As I began to have my first inkling of what these people were about—the hard living situations, the hard work of the people, this group called Mital—we reached a destination where I was to meet a man who was learned in the ways of treating illness with trees and herbs. (The people arranged this, because I had inadvertantly let them know that I was interested in herbal medicines. I had no say in the matter—they knew my interest and arranged the meeting.) The man with herbal experience happened to be the brother of the chairmen. His name is Motinda. In another life, he was an American physician, certainly.

The meeting place where we found Motinda happened to be a celebration of a wedding. The chairmen, on any other day, would’ve been presiding over the meeting: but today, he had charged himself with the duty of taking the Mzungus through his land. As a tour guide, escort, welcoming crew. We greeted the wedding party, and sat for a bit. Soon, I saw the chairmen gesture to Motinda, at which point they grabbed their chairs and headed to another shade tree in a field. I followed their lead (I didn’t know yet that I was at a wedding celebration) and took tea and lunch with the chairmen, Motinda, Nicole, and a teacher named Peter. (Note: if you notice a change in my own vernacular, it is because of my acclimation to the African-English here.)

We spoke of many things: my past and education, Nicole (Mwutani being her Kamba-given name, meaning one who is happy) and her previous stay in Kitui, the hard work of the people and Mital, the health practices of the people, global warming, and the fun little differences found between people, which were so clearly seen between Africans and Americans, and also the elements of human nature that unite all people, regardless of their upbringing, culture or socialization. All this was happening in a field in Africa, under a shade tree, taking tea: we spoke of these things: three men I had only just met—I spoke to them like peers, friends, and fellow students. In fact, it was a very academic setting. Afterwards they called me their brother. This was my third day in Africa.

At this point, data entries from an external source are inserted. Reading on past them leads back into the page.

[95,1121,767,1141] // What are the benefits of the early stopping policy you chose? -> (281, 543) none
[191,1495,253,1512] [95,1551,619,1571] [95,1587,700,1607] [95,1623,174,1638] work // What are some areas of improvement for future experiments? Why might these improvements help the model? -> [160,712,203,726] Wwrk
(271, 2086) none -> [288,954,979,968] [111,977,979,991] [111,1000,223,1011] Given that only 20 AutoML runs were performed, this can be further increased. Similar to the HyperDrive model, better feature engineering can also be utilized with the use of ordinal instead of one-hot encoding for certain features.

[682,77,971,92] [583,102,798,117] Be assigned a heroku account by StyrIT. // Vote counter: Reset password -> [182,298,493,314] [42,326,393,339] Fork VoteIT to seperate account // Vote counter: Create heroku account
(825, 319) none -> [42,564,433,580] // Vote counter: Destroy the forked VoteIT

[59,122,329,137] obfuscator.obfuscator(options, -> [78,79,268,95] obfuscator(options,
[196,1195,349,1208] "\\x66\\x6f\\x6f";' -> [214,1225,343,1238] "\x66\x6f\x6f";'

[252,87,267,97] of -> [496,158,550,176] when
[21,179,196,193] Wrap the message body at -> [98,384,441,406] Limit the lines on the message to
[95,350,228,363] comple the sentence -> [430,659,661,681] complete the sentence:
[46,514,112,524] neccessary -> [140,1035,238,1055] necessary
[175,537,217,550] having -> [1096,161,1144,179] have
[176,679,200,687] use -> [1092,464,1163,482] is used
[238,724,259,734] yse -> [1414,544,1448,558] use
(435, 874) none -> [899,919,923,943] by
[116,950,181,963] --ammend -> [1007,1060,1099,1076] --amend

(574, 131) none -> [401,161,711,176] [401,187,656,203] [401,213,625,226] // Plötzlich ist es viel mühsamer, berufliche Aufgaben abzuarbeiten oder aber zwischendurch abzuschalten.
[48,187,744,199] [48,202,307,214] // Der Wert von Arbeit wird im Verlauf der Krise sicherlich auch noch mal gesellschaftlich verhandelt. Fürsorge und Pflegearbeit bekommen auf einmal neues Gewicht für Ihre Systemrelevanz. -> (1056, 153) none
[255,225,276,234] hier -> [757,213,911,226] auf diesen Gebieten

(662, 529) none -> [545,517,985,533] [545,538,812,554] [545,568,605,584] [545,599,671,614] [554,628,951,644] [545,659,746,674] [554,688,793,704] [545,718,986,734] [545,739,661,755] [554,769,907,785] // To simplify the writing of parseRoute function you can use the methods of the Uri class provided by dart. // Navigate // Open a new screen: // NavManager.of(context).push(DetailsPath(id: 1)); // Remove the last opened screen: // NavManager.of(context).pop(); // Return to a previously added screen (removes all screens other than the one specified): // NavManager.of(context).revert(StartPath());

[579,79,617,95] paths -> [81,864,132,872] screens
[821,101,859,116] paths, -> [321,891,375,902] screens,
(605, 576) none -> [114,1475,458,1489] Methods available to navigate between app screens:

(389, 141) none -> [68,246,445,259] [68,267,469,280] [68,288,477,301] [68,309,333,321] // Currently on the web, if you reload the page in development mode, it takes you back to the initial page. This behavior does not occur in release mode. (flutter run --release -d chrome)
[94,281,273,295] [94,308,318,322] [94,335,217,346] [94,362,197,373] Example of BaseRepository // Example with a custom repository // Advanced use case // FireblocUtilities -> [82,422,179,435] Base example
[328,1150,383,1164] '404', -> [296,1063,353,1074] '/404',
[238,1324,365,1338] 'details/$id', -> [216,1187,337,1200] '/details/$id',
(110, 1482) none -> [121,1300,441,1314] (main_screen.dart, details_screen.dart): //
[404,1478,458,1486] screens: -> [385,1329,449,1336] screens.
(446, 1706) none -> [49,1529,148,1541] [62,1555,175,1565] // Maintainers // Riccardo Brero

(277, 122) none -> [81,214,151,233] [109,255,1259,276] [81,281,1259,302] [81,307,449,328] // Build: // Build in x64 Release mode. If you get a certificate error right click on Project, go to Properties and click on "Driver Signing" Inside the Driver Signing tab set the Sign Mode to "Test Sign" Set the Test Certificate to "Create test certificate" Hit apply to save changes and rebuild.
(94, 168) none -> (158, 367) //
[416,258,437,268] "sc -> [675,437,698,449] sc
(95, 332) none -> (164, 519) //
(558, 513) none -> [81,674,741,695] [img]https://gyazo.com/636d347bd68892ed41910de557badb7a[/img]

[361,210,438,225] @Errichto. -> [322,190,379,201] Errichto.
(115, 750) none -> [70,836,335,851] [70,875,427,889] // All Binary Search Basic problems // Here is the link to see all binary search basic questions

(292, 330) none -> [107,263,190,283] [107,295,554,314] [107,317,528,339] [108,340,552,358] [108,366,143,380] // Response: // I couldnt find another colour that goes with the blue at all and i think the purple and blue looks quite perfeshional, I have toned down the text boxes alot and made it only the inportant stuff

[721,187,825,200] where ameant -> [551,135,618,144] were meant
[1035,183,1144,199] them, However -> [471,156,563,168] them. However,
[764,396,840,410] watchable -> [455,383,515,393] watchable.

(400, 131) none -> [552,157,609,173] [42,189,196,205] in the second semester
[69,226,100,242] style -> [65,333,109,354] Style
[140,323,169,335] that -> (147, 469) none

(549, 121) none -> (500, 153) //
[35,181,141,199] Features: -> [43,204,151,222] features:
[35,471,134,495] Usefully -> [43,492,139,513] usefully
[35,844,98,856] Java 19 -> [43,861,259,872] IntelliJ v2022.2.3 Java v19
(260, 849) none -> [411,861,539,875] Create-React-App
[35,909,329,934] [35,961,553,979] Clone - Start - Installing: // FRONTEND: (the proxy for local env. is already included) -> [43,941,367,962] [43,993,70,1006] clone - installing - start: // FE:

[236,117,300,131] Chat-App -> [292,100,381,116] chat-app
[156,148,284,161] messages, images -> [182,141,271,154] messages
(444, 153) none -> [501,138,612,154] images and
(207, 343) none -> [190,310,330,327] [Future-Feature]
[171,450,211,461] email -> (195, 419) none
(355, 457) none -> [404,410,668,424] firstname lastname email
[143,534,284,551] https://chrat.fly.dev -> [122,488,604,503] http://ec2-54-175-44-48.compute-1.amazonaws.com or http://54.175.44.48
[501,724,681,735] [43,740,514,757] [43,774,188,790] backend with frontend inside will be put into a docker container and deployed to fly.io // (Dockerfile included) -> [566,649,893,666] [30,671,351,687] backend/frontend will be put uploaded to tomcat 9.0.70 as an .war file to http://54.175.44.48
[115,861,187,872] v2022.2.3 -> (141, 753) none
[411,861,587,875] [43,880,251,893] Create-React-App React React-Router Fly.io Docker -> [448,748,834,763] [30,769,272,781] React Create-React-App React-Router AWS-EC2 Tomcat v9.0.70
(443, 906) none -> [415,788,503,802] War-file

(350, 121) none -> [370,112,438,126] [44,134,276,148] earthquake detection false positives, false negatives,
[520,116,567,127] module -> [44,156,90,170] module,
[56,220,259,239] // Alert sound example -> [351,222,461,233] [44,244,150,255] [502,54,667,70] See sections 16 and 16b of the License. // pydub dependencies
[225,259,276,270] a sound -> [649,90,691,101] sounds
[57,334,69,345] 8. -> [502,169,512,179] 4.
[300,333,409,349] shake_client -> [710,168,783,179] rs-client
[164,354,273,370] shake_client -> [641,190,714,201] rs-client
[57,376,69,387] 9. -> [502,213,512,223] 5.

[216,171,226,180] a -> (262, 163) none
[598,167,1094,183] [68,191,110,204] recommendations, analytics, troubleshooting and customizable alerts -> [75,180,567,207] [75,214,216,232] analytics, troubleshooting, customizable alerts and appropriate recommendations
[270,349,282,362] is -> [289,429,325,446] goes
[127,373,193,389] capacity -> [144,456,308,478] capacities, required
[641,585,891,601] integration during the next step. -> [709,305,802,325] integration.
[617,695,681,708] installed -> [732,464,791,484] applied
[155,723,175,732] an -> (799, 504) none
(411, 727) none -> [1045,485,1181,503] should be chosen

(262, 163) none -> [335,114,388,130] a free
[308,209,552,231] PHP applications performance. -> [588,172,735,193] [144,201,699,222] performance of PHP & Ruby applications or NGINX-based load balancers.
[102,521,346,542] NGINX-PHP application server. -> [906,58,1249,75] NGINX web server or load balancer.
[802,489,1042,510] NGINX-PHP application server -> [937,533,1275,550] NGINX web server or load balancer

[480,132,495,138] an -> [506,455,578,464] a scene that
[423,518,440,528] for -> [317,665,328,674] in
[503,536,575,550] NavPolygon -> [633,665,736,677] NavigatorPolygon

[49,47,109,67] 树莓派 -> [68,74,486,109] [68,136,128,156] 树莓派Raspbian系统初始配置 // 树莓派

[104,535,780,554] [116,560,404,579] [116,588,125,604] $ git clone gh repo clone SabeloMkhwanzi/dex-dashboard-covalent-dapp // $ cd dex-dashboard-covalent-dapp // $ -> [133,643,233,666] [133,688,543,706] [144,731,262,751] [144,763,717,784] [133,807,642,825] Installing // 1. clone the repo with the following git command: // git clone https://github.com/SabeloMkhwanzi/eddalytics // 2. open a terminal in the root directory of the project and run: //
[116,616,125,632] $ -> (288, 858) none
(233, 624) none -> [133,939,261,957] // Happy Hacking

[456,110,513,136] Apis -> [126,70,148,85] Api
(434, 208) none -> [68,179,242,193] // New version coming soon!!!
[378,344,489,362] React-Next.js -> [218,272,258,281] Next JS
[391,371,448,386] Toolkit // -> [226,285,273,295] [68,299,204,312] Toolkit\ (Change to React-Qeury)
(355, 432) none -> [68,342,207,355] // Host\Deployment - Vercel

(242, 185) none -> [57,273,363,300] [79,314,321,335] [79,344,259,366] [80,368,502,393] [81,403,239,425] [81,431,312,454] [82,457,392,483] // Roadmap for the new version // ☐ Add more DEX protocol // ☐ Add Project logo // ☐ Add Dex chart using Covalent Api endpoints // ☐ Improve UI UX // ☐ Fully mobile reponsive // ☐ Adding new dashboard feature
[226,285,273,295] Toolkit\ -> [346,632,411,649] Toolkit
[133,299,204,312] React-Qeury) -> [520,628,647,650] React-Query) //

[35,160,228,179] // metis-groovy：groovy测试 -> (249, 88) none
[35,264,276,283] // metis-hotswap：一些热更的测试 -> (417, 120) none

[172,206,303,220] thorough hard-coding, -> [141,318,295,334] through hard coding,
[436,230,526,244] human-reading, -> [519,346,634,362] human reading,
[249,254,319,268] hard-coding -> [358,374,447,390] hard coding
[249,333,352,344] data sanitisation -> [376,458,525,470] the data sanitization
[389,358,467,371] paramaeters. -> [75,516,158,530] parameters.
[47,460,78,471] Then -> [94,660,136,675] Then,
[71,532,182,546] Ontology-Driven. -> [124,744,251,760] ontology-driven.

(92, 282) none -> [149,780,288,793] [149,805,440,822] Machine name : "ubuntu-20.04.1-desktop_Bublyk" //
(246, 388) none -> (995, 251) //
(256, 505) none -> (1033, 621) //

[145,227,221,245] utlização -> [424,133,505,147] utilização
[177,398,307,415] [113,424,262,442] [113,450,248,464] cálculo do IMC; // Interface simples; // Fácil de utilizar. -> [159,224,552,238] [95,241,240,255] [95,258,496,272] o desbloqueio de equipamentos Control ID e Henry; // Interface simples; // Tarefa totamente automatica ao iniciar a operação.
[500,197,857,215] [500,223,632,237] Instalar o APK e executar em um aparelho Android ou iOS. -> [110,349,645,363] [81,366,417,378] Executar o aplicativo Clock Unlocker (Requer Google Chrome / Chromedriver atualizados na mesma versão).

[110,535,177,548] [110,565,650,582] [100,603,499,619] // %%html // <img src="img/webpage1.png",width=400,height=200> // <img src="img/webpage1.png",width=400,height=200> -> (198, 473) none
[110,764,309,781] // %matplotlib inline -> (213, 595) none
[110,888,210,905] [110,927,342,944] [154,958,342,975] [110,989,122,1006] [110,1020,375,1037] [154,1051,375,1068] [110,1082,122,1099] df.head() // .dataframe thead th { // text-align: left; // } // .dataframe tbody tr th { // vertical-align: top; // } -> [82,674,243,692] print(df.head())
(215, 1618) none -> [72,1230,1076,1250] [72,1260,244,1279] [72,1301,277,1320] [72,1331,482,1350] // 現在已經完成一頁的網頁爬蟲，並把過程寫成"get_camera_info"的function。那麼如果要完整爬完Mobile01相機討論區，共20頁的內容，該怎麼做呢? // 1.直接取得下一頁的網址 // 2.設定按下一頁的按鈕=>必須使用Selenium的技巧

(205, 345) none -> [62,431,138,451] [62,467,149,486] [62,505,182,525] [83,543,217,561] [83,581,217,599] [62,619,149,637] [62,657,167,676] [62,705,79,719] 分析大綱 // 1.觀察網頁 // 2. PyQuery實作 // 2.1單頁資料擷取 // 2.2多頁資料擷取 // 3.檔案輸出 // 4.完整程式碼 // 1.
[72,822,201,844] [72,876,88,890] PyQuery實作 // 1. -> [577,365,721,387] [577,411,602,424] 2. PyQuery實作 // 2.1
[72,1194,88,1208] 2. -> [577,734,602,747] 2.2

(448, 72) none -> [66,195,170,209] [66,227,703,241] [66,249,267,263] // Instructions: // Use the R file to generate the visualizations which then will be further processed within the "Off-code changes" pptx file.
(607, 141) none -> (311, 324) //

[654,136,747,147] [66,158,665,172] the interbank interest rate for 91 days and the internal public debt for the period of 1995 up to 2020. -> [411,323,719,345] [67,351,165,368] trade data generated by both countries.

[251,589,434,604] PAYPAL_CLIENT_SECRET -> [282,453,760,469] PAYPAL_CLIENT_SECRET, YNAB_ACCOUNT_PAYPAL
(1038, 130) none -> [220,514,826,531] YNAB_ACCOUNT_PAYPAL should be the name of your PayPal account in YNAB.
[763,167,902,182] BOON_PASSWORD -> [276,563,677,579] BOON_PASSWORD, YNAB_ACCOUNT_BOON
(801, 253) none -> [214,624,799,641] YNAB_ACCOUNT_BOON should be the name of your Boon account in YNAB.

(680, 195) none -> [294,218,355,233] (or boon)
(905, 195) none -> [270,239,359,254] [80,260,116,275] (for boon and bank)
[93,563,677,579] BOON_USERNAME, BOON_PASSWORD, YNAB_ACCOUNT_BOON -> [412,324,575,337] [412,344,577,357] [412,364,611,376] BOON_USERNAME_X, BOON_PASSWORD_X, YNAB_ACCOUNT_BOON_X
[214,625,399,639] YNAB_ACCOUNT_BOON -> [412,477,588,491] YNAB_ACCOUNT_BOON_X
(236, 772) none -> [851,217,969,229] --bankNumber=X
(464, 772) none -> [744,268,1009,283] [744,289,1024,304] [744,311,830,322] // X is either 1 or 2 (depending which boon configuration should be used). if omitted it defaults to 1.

I could write a book about these first couple days in Kitui. But the real beauty of it: I was able to see where people came from. I saw the countryside lifestyle first—the hometown, hillbilly attitudes. Just going to Nairobi, the capitol and hub of East Africa with 5 million people, is very daunting. Seeing the simple life of the people, and how it could grow into a life in Nairobi—it made everything make so much more sense.

I don’t want to stop writing, but I must now. Because I must shit. And then I must go to work. That is why I’m here: to work my ass of for these people and this country. Anything I can give this summer.